夜色下,強絕一時的護教異獸橫屍當場,雪白的牛頭、漆黑的鳥頭都已斷落在地,猙獰而又充滿壓迫感。
其屍體龐大,堪比巨象。
那個神秘的年輕強者站在它面前,身材顧長。
兩者對比,這般巨大而可怕的護教異獸,竟遠沒有那道年輕身影帶給人壓力大。
他如一尊神魔屹立在此地,右臂下垂,雪亮刀鋒斜指地面。
異獸的兩顆頭顱滾落在其腳下,似在對他參拜,真正的「以頭杵地」。
附近的地面橫著很多屍體,有的被斬首,有的被腰斬,有的被力劈為兩半,很多高手伏誅,滿地血跡。
平日此時,皎潔月光,朦朧安謐。可現在落在眾人眼中,它卻是慘白淒烈。
落霞宗的宗主林衡橫掠而來,宛若隕星撞擊大地,已經與秦銘對轟了一掌,響聲如驚雷般,震得山門劇顫。
斬仙樓的黑袍老者,剛才也出劍了,在夜月下簡直如天外飛仙,人劍合一,自長空中激射而來。
然而,他也被一道璀璨刀光擋住了,被截斷飛仙之勢,墜落在地面。
這就是此地無比安靜的原因,兩大強者第一時間殺到近前,同時出手,結果卻被那年輕人擋住了。
四周,落霞宗大量的高手殺來,將這裡包圍。
可當看到場中血淋淋的真相,護教異獸橫死當場,所有人都從頭涼到腳,鴉雀無聲。
那是比宗主有過之而無不及的異類,就這麼被殺了?
一眾長老最初皆殺氣騰騰,眼神冒火,可現在卻身體發僵。
宗主林衡面色難看,這才多長時間。這個隻身闖來的兇徒,就已連劈兩百多刀,實在有些可怕。
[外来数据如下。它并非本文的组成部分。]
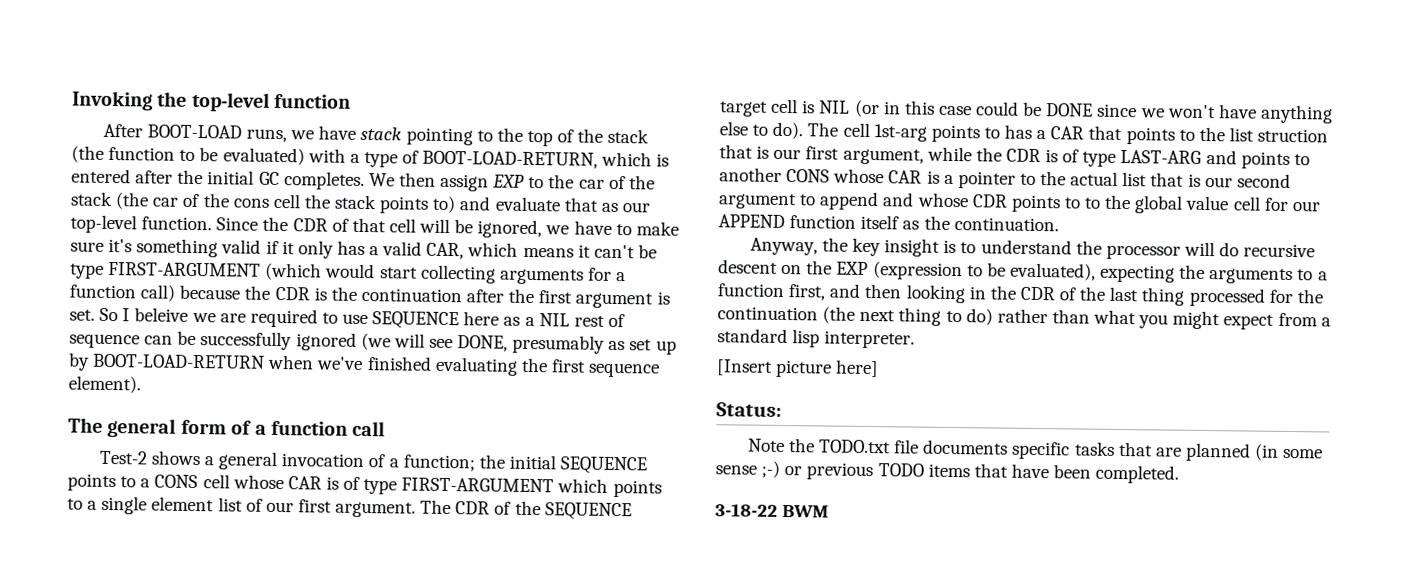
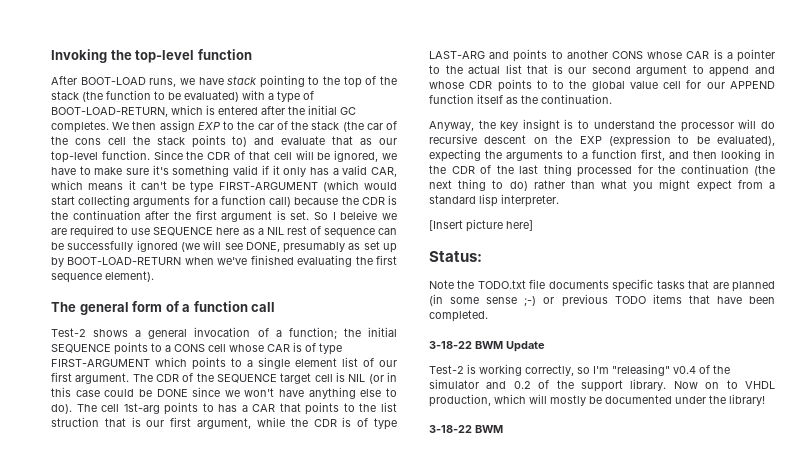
(1180, 474) none -> [429,341,545,352] [429,364,730,376] [429,379,775,392] [429,394,765,407] // 3-18-22 BWM Update // Test-2 is working correctly, so I'm "releasing" v0.4 of the simulator and 0.2 of the support library. Now on to VHDL production, which will mostly be documented under the library!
「魔修,報名!」到這一步了,林衡沒有急著動手,而是冷漠地詢問。
他想知道對方真正的根腳,進而做出正確的應對。
與此同時,他暗中示意遠處的門徒,將恐怖的神弩對準目標,若是密密麻麻齊發,或可射殺頂級高手。
秦銘道:「你都稱我為魔修了,那就喊我為魔主吧。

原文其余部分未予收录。